→ PROBLEM TO SOLVE
Pictures stay out. Everything else in the listing below gets written out exactly.

→ SUPPLIED DATA
· · · ·
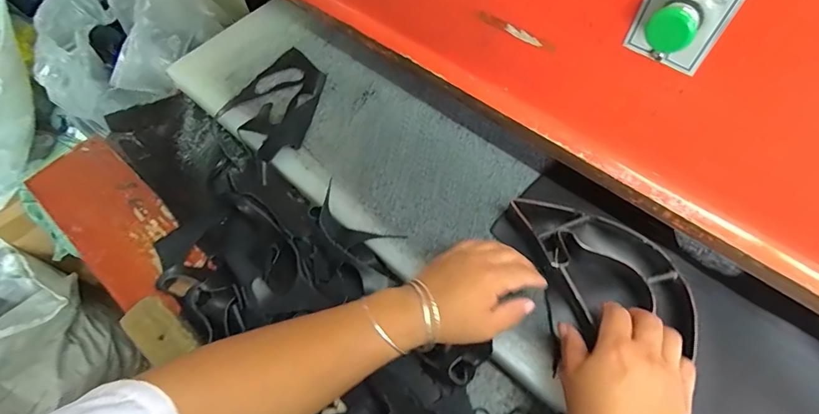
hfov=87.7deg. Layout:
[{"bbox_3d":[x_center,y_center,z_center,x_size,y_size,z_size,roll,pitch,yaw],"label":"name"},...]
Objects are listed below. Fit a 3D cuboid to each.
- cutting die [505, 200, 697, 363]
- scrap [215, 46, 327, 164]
[{"bbox_3d":[0.207,0.062,0.451,0.118,0.031,0.207,-21,62,-9],"label":"cutting die"},{"bbox_3d":[-0.181,-0.151,0.610,0.139,0.011,0.174,30,66,16],"label":"scrap"}]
· · · ·
→ FINISHED EXERCISE
hfov=87.7deg. Layout:
[{"bbox_3d":[x_center,y_center,z_center,x_size,y_size,z_size,roll,pitch,yaw],"label":"name"},...]
Objects are listed below. Fit a 3D cuboid to each.
- cutting die [505, 200, 697, 363]
- scrap [215, 46, 327, 164]
[{"bbox_3d":[0.207,0.062,0.451,0.118,0.031,0.207,-21,62,-9],"label":"cutting die"},{"bbox_3d":[-0.181,-0.151,0.610,0.139,0.011,0.174,30,66,16],"label":"scrap"}]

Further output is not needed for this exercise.